Campus / News / Student Research / November 10, 2010

Honors profile: Alison Spataro

Senior Alison Spataro’s Honors project is entirely in French. In English, her title is “The Frequent Usage of English words and expressions in the French language.”

The Knox Student: What are you working on?

Alison Spataro: This term, I’ve been working on doing a lot of background research on language purism and how nationalism can play into that. I’ve also been looking at laws that relate to the protection of the French language in France. I’ve been figuring out which groups of people use English words the most in France—whether it depends on social class, age, race, etc. It’s mostly people under the age of 25 who have knowledge of English and use the words and expressions in their everyday speech.

The second half is actually finding the English words that are most frequently used. I’m looking at sources such as blogs, magazines for young people, newspapers, etc. I also have a spreadsheet where I keep track of each word, its function, the nature of it, the context, which French words it’s used with, the part of speech. My research has that linguistic aspect, which is my advisor’s specialty.

TKS: How did you come up with your topic?

I studied abroad last winter and spring in Besançon, and I noticed a lot of English being used in commercials, advertisements and magazines, and I heard a lot of French young people sprinkling their conversations with English. That really piqued my interest—why this preference for English?

AS: Why do you feel this topic is important?

I think that there are a lot of negative stereotypes about the French and their feelings about their language. People have this idea that they’re too extreme with the protection laws. I’d like to show both sides of it—they’re really proud of their language and its history, but at the same time, not all of them are like that.

TKS: What do you hope to learn?

AS: I personally would like a better understanding about why there’s a preference for English among the young people.

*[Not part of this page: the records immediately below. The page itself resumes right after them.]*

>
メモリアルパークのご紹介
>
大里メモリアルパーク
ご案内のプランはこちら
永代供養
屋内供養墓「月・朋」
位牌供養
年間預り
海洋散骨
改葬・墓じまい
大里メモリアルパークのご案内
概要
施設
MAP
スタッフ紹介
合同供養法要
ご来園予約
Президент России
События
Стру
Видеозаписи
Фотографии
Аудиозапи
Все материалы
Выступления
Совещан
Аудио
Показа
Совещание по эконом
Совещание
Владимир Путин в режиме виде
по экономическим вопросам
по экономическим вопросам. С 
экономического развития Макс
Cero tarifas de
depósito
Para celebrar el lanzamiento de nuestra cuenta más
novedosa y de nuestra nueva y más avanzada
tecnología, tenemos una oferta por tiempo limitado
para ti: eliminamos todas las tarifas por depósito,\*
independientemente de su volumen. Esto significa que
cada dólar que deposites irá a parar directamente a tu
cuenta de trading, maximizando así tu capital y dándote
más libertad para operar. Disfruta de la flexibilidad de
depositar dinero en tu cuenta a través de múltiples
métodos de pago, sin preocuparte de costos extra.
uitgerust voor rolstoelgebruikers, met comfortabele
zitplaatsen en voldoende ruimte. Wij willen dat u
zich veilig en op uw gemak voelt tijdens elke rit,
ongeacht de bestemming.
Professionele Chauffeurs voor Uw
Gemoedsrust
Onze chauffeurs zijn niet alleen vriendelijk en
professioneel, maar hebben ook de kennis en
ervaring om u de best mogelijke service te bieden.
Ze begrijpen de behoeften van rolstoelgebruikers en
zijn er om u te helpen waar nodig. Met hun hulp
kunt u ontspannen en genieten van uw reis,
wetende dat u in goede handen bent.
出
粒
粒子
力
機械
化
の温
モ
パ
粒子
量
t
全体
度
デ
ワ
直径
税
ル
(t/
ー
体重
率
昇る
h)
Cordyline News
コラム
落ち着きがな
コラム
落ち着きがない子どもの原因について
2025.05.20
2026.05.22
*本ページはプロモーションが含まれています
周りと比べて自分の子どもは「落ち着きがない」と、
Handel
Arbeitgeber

Is it an admiration? Is it cool? Is it because of globalization—is the English language overpowering French like they’re afraid it is?

TKS: How do you balance Honors with everything else that you’re doing?

AS: This term it’s been kind of rough, because I’ve had a lot of readings in my other classes. Next term, I’m taking two credits of Honors, so all my time will be spent in the library doing reading for it. It’s hard when you’re only taking one credit of it and you have to balance it with your other courses, especially as a senior because your courses are more challenging. They’re just such big questions to answer, so I’m trying to break it up step by step and not overwhelm myself with it all.